▶ LISTED ENTRIES:
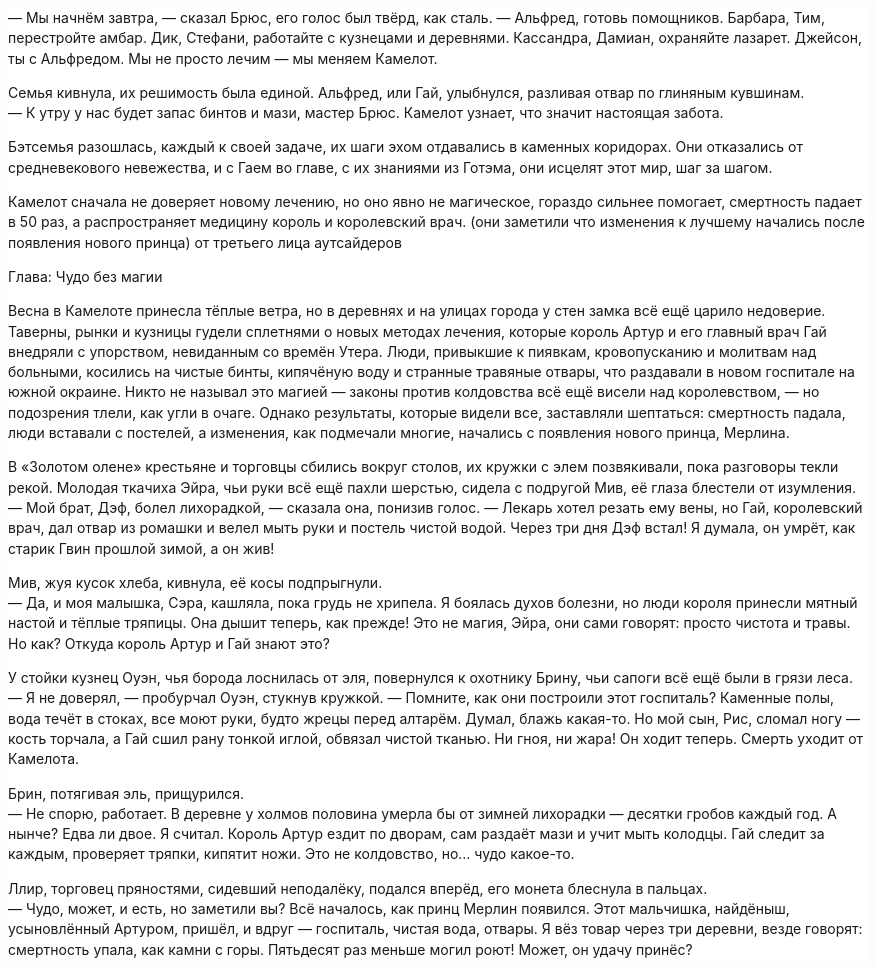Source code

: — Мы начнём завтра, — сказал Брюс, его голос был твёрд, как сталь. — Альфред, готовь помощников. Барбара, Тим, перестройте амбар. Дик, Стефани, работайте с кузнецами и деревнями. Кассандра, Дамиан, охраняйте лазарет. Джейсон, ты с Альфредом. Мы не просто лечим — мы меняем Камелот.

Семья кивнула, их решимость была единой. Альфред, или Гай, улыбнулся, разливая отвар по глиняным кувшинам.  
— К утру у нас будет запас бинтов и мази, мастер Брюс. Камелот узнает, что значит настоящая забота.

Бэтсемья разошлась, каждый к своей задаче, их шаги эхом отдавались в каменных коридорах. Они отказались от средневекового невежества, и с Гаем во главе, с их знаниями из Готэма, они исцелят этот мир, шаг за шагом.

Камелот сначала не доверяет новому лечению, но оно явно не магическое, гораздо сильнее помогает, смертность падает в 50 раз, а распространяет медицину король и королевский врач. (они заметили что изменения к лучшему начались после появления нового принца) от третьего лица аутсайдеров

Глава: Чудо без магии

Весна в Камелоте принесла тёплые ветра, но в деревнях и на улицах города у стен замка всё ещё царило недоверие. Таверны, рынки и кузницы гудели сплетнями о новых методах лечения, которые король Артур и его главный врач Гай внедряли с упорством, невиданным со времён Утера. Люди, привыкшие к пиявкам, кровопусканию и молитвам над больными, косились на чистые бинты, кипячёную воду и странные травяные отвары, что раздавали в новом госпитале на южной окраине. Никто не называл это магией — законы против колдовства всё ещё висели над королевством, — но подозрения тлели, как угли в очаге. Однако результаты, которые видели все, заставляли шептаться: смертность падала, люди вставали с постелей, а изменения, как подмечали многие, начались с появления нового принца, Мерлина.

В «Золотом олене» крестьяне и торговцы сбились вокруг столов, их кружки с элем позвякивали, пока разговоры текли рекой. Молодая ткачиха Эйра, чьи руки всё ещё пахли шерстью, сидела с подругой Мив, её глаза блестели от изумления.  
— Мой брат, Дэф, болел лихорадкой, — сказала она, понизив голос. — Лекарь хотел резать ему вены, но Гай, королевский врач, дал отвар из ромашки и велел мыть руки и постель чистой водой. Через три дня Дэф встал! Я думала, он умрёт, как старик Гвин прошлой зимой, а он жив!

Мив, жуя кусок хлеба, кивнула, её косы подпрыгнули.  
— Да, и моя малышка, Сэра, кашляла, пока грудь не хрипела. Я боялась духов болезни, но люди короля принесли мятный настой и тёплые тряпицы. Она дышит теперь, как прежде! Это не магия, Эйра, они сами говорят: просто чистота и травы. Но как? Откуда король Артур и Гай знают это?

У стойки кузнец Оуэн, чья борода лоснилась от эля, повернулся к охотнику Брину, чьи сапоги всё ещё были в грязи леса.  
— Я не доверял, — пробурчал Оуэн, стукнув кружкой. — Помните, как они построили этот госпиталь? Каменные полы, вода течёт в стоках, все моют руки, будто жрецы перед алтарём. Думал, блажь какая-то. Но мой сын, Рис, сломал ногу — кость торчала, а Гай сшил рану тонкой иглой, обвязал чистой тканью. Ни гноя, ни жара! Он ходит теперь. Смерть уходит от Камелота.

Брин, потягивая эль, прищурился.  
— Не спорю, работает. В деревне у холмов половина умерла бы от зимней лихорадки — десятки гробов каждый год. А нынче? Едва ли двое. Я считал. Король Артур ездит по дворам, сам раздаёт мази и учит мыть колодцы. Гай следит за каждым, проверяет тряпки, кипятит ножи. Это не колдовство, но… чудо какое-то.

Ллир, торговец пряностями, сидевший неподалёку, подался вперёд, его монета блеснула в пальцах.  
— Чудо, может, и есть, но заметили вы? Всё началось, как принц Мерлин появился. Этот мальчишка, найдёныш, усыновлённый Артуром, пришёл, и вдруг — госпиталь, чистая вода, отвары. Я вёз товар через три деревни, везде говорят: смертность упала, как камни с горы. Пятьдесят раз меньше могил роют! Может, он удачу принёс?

==

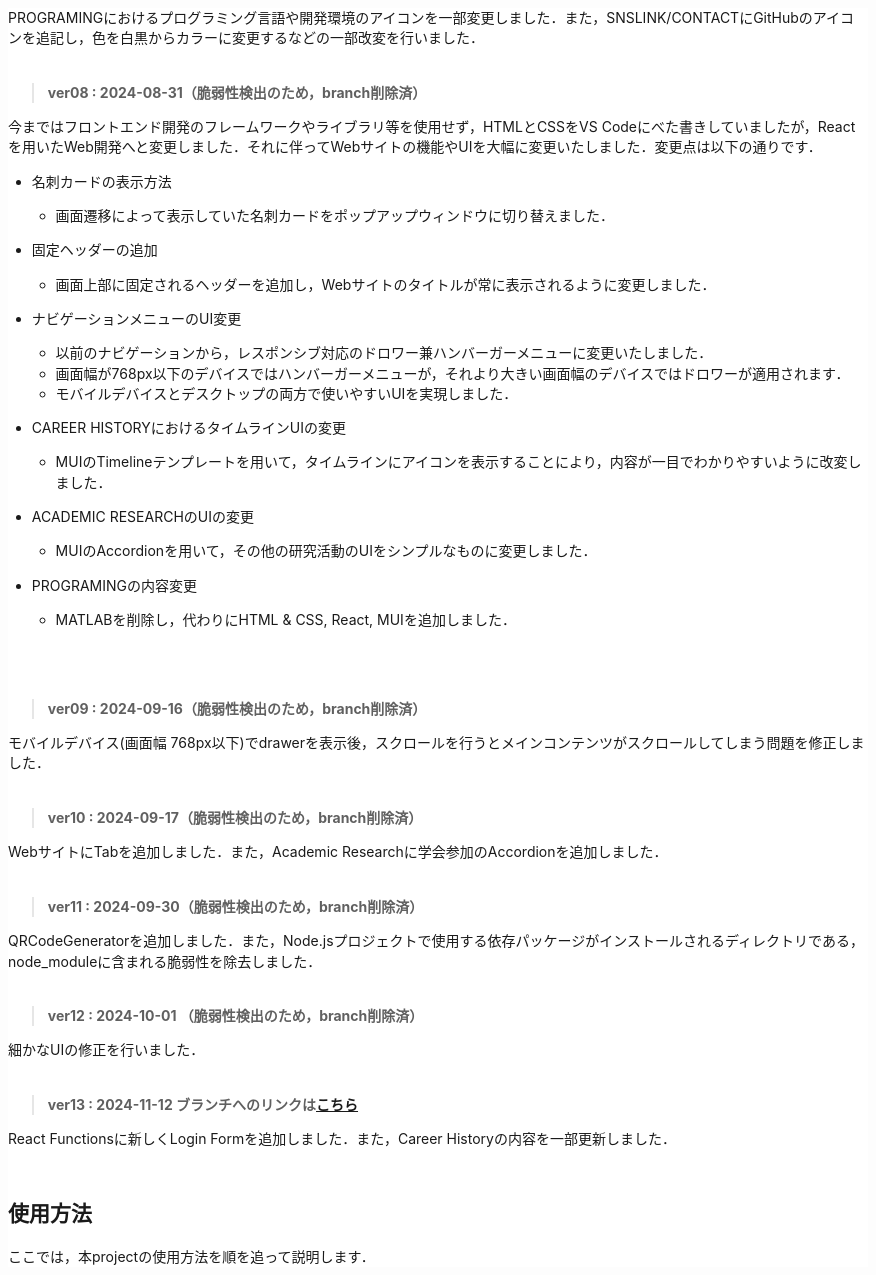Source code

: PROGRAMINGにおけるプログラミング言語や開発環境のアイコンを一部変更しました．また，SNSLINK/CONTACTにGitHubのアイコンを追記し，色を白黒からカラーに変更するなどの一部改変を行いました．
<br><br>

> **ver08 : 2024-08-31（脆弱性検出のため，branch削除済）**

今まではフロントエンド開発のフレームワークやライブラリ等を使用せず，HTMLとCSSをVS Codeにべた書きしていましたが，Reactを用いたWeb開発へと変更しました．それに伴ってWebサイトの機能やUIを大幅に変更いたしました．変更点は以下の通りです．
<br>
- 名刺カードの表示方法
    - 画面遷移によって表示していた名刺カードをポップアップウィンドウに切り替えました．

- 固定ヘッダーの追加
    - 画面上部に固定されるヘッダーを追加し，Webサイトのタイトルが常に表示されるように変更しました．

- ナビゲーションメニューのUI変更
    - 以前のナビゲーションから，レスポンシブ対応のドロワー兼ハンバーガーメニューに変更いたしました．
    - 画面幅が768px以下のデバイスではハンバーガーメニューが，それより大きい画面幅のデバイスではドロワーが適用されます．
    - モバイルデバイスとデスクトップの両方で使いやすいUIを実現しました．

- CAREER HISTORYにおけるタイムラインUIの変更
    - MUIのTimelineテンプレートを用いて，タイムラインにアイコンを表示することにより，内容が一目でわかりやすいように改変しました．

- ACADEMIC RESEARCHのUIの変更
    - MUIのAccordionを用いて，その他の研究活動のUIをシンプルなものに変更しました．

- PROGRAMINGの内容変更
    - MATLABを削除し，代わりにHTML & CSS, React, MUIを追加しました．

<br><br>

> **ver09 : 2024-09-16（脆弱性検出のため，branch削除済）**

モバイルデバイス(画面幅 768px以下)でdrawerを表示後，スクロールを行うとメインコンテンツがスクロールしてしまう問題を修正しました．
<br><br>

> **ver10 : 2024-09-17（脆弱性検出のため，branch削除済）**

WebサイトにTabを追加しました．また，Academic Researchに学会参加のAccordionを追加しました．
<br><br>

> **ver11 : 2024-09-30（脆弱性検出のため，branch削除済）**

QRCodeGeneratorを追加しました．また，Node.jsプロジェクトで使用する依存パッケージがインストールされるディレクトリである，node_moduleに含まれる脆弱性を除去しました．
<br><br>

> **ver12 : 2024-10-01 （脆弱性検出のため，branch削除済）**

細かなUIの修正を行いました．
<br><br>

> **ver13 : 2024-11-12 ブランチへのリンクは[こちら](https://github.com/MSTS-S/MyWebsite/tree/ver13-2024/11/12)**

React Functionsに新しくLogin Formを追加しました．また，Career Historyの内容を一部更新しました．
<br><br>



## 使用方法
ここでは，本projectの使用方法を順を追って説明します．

==

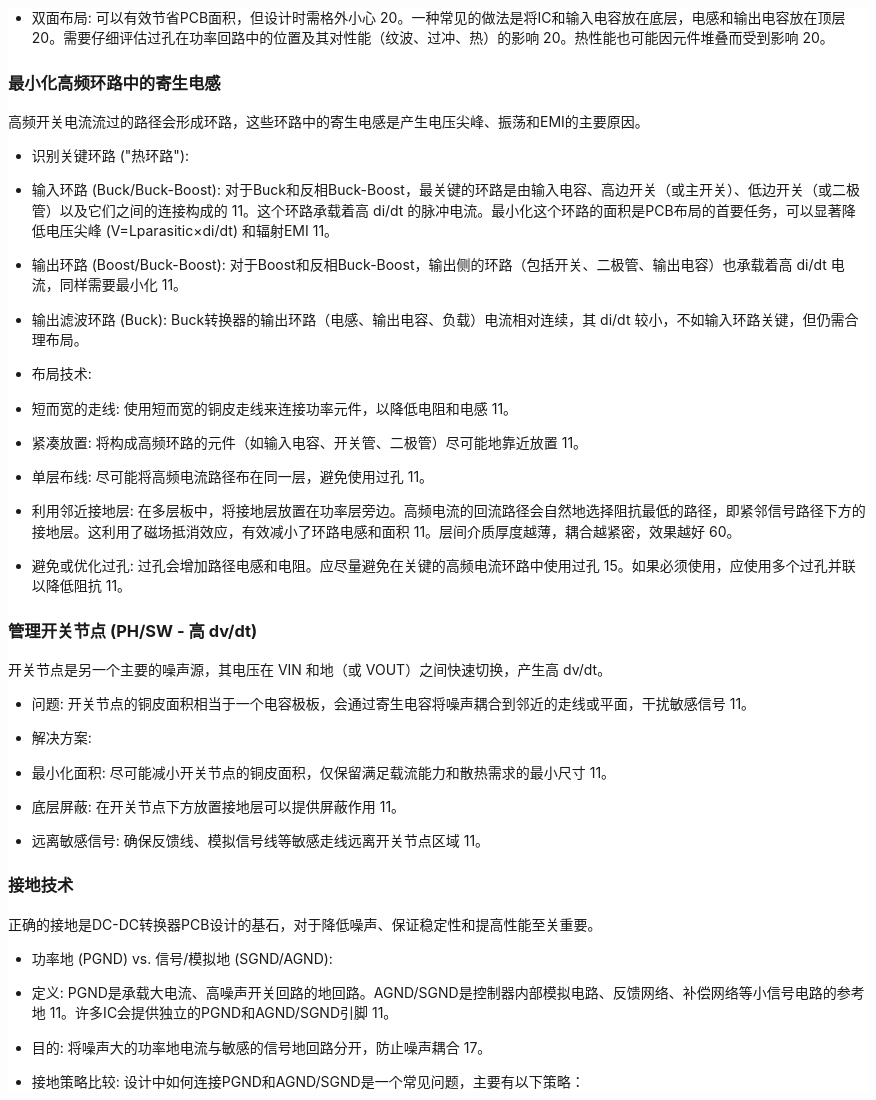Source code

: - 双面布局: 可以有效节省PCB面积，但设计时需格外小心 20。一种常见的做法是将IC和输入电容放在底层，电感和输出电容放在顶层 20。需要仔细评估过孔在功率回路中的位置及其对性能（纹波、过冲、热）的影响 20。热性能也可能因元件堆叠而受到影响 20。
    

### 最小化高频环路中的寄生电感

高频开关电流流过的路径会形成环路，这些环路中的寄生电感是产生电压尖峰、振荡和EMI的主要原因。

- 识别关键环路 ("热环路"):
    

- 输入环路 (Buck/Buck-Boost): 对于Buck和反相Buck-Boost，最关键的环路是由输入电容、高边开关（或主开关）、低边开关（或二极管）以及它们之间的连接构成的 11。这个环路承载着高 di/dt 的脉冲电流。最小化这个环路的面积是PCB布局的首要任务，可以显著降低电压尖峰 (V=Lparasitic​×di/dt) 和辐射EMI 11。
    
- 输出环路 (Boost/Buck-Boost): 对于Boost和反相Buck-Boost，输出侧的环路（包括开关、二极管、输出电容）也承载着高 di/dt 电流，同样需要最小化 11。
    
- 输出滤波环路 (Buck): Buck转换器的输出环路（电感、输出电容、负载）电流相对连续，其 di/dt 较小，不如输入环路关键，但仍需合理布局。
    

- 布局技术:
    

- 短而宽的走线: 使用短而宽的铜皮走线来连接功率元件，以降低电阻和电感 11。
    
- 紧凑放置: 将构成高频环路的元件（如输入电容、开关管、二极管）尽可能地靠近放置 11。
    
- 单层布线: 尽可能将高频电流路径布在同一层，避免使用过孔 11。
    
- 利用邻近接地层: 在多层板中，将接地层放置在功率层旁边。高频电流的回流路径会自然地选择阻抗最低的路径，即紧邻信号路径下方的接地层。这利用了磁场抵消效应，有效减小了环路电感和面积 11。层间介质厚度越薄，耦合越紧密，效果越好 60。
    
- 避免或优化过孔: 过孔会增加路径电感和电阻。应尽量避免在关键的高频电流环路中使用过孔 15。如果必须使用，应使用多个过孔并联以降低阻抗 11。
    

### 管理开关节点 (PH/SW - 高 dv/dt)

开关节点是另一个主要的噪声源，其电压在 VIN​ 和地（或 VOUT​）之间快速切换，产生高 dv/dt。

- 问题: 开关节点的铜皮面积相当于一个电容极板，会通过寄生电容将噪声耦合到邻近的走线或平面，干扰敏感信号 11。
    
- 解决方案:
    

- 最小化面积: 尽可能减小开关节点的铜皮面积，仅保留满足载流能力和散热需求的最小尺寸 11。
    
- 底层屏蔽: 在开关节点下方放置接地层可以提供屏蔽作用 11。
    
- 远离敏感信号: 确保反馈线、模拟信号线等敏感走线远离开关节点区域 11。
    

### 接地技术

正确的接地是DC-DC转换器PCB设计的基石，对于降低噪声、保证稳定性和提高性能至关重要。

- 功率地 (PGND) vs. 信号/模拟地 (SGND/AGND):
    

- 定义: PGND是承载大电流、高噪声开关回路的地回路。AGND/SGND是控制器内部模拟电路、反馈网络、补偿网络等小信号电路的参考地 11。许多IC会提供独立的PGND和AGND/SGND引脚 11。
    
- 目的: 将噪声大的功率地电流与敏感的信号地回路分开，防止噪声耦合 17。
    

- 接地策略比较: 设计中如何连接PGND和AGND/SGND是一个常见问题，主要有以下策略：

▶ EXERCISE OBJECTIVE: Beginning at the line with "20。需要仔细评估过孔在功率回路中的位置及其对性能（纹波、过冲、热）的影响 20。热性能也可能因元件堆叠而受到影响 20。" and ending at the line with "- 接地策略比较: 设计中如何连接PGND和AGND/SGND是一个常见问题，主要有以下策略：", reproduce each line of the data above exactly, and add no other lines.

▶ RESULT OF THIS TASK:
: - 双面布局: 可以有效节省PCB面积，但设计时需格外小心 20。一种常见的做法是将IC和输入电容放在底层，电感和输出电容放在顶层 20。需要仔细评估过孔在功率回路中的位置及其对性能（纹波、过冲、热）的影响 20。热性能也可能因元件堆叠而受到影响 20。
    

### 最小化高频环路中的寄生电感

高频开关电流流过的路径会形成环路，这些环路中的寄生电感是产生电压尖峰、振荡和EMI的主要原因。

- 识别关键环路 ("热环路"):
    

- 输入环路 (Buck/Buck-Boost): 对于Buck和反相Buck-Boost，最关键的环路是由输入电容、高边开关（或主开关）、低边开关（或二极管）以及它们之间的连接构成的 11。这个环路承载着高 di/dt 的脉冲电流。最小化这个环路的面积是PCB布局的首要任务，可以显著降低电压尖峰 (V=Lparasitic​×di/dt) 和辐射EMI 11。
    
- 输出环路 (Boost/Buck-Boost): 对于Boost和反相Buck-Boost，输出侧的环路（包括开关、二极管、输出电容）也承载着高 di/dt 电流，同样需要最小化 11。
    
- 输出滤波环路 (Buck): Buck转换器的输出环路（电感、输出电容、负载）电流相对连续，其 di/dt 较小，不如输入环路关键，但仍需合理布局。
    

- 布局技术:
    

- 短而宽的走线: 使用短而宽的铜皮走线来连接功率元件，以降低电阻和电感 11。
    
- 紧凑放置: 将构成高频环路的元件（如输入电容、开关管、二极管）尽可能地靠近放置 11。
    
- 单层布线: 尽可能将高频电流路径布在同一层，避免使用过孔 11。
    
- 利用邻近接地层: 在多层板中，将接地层放置在功率层旁边。高频电流的回流路径会自然地选择阻抗最低的路径，即紧邻信号路径下方的接地层。这利用了磁场抵消效应，有效减小了环路电感和面积 11。层间介质厚度越薄，耦合越紧密，效果越好 60。
    
- 避免或优化过孔: 过孔会增加路径电感和电阻。应尽量避免在关键的高频电流环路中使用过孔 15。如果必须使用，应使用多个过孔并联以降低阻抗 11。
    

### 管理开关节点 (PH/SW - 高 dv/dt)

开关节点是另一个主要的噪声源，其电压在 VIN​ 和地（或 VOUT​）之间快速切换，产生高 dv/dt。

- 问题: 开关节点的铜皮面积相当于一个电容极板，会通过寄生电容将噪声耦合到邻近的走线或平面，干扰敏感信号 11。
    
- 解决方案:
    

- 最小化面积: 尽可能减小开关节点的铜皮面积，仅保留满足载流能力和散热需求的最小尺寸 11。
    
- 底层屏蔽: 在开关节点下方放置接地层可以提供屏蔽作用 11。
    
- 远离敏感信号: 确保反馈线、模拟信号线等敏感走线远离开关节点区域 11。
    

### 接地技术

正确的接地是DC-DC转换器PCB设计的基石，对于降低噪声、保证稳定性和提高性能至关重要。

- 功率地 (PGND) vs. 信号/模拟地 (SGND/AGND):
    

- 定义: PGND是承载大电流、高噪声开关回路的地回路。AGND/SGND是控制器内部模拟电路、反馈网络、补偿网络等小信号电路的参考地 11。许多IC会提供独立的PGND和AGND/SGND引脚 11。
    
- 目的: 将噪声大的功率地电流与敏感的信号地回路分开，防止噪声耦合 17。
    

- 接地策略比较: 设计中如何连接PGND和AGND/SGND是一个常见问题，主要有以下策略：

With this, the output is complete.